### YOUR ASSIGNMENT
Go through the records and count the lines where the string "bằng" occurs. Reply with the number only.

### THE RECORDS
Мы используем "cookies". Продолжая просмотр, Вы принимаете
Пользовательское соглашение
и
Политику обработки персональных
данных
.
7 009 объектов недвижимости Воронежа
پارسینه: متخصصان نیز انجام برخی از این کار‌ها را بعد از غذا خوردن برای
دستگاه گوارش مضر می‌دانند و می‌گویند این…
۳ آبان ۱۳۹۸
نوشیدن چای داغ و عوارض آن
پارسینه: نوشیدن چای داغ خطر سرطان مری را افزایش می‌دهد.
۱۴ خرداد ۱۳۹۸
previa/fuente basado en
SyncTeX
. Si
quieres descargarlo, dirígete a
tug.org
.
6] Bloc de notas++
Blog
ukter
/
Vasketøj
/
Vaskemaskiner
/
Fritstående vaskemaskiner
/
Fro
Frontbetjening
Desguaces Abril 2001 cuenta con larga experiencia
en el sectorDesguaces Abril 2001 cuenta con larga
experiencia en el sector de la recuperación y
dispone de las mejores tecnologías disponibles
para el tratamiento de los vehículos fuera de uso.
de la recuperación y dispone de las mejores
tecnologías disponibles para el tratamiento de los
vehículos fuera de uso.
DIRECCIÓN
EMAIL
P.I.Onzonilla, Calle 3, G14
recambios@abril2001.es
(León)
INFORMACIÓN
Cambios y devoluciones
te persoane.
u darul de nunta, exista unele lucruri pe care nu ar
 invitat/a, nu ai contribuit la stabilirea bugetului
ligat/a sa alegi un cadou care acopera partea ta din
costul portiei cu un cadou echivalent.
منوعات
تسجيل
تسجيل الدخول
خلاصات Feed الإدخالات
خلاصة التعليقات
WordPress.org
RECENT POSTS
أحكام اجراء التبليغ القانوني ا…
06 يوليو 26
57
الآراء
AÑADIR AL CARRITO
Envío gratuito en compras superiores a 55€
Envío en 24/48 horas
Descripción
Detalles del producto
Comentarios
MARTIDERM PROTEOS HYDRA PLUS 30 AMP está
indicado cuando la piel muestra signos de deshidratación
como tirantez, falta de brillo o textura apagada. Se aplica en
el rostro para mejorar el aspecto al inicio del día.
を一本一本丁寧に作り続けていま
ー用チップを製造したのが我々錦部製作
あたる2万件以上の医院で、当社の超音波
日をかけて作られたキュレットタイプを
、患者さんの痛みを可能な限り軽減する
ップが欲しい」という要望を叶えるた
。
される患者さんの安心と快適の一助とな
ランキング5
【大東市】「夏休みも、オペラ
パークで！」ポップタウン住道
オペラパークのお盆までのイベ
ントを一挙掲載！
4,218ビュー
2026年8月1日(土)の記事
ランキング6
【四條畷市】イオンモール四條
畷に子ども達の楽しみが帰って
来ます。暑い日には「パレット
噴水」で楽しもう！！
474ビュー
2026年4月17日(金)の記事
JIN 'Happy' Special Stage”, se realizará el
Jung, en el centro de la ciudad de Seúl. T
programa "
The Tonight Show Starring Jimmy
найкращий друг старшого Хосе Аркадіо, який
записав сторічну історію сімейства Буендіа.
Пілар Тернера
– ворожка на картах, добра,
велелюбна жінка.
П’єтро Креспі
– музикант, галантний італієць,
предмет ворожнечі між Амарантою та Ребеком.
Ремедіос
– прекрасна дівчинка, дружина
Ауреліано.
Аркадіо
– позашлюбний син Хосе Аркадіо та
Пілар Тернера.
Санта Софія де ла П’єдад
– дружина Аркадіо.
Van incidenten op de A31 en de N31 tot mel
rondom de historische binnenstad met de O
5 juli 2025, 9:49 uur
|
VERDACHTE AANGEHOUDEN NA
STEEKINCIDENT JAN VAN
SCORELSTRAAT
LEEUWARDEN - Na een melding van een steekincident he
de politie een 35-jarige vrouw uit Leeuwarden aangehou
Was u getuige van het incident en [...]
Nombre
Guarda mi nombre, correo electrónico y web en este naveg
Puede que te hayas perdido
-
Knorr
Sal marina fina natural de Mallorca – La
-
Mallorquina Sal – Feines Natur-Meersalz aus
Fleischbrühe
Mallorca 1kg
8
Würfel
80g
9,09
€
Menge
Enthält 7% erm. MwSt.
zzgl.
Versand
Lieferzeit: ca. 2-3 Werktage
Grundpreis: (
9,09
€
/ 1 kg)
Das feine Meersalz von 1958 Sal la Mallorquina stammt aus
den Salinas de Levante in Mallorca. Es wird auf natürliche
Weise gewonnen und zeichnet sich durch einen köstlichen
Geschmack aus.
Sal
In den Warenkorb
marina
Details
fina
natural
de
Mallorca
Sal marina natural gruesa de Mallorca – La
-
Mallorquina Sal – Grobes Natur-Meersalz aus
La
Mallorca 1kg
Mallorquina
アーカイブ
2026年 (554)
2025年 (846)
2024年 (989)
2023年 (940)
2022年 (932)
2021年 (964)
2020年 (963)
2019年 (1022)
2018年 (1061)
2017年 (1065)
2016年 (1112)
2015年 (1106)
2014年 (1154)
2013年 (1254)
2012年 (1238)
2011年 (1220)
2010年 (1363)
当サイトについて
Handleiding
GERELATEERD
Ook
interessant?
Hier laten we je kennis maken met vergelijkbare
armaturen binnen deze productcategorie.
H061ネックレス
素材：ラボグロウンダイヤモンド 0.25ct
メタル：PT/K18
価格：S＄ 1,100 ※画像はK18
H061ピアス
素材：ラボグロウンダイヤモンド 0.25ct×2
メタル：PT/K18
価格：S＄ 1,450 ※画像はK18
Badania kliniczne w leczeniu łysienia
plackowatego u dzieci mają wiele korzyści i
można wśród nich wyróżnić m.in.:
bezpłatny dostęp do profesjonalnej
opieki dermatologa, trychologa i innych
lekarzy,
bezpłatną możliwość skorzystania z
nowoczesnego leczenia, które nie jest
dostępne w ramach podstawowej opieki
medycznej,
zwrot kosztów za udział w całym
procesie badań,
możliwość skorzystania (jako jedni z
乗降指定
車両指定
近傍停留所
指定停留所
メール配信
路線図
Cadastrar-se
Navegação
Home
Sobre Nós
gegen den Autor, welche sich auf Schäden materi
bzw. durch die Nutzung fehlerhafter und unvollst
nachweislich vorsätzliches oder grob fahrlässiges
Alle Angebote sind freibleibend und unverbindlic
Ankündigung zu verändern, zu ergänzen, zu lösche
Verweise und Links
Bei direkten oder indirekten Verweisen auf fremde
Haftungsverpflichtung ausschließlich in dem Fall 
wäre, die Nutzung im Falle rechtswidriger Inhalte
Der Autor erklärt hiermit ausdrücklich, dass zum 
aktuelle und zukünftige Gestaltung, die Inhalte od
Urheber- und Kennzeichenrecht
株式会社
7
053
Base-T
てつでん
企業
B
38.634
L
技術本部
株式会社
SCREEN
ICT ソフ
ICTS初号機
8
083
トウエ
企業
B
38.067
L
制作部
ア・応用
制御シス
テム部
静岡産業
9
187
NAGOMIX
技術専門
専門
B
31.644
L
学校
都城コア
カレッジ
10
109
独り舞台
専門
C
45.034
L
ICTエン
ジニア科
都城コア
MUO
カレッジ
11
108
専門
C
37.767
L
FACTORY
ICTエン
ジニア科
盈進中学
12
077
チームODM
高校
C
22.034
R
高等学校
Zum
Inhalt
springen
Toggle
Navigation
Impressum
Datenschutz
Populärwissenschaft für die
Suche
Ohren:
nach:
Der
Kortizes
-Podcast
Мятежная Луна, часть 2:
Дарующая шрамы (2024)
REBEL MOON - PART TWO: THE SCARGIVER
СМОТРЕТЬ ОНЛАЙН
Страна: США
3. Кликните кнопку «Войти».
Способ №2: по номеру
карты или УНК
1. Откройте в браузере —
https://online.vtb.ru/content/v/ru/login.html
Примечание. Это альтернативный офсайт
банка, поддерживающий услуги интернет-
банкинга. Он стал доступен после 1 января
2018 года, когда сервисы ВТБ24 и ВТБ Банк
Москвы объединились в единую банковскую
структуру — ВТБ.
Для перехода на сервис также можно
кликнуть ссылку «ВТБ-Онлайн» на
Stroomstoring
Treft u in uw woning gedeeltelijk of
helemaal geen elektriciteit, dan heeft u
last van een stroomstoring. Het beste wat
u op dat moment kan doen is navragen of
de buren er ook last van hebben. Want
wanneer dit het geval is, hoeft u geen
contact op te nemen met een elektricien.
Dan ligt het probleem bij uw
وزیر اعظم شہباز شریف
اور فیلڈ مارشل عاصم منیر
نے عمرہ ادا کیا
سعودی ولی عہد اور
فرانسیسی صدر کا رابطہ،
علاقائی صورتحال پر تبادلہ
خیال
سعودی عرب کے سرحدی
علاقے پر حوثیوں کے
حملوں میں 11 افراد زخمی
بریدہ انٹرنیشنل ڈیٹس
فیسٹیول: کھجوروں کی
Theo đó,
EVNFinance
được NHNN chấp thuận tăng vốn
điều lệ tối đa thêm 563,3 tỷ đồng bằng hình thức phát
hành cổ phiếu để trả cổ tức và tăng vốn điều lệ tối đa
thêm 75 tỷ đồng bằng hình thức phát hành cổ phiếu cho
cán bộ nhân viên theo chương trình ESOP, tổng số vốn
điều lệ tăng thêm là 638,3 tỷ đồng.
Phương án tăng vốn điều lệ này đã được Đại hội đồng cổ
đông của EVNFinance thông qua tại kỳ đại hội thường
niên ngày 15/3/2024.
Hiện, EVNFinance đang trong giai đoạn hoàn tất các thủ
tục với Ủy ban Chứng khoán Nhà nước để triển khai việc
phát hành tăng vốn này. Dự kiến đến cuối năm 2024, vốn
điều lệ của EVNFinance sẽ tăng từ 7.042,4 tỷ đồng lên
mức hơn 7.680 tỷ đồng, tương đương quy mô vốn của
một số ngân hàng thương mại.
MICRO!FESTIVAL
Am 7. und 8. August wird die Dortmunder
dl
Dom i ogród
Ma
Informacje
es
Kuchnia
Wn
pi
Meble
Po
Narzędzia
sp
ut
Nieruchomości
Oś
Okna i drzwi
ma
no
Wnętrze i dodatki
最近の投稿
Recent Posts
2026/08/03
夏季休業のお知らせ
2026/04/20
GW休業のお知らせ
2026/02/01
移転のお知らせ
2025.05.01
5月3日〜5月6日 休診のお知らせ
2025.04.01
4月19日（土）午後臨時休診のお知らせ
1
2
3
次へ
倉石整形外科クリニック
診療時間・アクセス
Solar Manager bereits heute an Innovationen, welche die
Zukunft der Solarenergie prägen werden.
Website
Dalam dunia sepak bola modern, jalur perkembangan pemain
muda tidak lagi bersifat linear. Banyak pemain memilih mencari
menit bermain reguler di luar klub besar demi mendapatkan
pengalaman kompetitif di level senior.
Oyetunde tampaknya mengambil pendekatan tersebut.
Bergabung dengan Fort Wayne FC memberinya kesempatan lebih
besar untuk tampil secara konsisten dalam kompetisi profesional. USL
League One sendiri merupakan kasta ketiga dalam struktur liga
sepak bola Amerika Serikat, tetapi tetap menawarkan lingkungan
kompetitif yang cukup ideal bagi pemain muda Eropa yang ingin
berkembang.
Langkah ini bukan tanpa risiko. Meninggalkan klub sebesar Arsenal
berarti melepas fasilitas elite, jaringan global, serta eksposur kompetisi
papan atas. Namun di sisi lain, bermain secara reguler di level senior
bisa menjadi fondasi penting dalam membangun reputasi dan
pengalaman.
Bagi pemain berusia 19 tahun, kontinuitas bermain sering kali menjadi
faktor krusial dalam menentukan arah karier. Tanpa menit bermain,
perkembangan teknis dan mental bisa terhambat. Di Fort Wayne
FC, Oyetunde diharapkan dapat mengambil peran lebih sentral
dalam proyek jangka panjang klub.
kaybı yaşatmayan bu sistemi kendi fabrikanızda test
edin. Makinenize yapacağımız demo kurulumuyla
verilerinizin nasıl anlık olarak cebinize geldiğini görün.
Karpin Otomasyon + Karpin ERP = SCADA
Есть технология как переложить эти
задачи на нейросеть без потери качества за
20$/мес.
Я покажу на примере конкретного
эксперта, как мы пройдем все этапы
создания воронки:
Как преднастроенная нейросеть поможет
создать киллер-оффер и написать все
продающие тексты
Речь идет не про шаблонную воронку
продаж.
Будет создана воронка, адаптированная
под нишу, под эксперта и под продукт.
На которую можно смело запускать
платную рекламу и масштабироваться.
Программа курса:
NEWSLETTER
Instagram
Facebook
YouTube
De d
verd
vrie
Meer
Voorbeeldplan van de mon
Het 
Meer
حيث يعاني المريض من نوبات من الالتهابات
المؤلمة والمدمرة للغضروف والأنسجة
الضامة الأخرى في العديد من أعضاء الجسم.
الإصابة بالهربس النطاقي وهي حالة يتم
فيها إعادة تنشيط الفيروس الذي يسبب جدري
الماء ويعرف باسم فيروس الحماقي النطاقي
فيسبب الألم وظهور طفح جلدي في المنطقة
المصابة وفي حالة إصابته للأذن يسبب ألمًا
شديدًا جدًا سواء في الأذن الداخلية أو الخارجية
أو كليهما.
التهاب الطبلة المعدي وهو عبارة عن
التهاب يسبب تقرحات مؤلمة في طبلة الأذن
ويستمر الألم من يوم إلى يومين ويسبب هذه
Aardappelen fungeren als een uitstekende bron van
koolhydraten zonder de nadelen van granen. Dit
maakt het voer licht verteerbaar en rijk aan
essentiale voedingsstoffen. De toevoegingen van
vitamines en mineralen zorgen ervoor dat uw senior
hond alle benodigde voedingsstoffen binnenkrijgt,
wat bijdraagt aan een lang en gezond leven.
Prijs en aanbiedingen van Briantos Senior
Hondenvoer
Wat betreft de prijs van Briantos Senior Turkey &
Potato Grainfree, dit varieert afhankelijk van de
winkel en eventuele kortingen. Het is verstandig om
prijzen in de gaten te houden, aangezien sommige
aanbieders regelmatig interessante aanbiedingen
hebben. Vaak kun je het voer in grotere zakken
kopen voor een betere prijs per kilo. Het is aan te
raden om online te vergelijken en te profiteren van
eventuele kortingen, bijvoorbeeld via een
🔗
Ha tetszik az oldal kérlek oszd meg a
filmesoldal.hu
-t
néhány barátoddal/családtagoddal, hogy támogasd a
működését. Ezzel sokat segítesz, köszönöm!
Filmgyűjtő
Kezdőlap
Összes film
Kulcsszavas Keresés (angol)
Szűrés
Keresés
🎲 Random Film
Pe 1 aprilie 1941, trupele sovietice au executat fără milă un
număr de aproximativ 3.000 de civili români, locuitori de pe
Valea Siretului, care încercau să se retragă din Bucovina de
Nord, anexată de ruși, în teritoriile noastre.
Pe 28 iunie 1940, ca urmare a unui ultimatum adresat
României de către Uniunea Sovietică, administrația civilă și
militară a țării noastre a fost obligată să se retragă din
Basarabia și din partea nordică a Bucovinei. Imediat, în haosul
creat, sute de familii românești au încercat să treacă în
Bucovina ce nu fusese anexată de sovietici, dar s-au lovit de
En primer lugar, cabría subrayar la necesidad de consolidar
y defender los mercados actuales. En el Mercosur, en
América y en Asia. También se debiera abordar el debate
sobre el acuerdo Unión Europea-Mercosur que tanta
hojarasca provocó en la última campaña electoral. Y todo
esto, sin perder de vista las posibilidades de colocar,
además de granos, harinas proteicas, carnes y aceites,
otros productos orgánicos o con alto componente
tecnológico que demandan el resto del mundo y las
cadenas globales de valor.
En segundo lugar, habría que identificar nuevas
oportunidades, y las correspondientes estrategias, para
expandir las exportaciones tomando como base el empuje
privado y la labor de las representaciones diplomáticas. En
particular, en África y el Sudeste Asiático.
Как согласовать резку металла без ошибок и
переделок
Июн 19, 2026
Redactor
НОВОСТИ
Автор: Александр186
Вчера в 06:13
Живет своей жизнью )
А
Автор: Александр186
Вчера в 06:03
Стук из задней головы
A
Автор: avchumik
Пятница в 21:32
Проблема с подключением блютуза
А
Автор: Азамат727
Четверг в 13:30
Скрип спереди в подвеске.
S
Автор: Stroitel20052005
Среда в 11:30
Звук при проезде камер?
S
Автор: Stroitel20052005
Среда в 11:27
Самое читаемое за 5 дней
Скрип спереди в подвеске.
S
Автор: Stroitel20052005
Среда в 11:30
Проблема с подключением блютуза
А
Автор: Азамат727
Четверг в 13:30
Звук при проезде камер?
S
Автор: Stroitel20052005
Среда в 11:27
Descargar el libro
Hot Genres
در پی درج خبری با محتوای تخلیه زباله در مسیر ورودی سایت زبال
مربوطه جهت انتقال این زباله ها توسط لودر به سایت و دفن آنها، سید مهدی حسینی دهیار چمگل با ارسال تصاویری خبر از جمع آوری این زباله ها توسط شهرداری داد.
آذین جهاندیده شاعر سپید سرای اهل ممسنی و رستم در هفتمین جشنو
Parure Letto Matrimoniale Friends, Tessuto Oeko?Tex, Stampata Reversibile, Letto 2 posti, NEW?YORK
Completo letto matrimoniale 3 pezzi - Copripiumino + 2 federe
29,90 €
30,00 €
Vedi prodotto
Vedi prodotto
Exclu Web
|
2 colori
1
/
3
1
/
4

### WRITTEN SOLUTION
2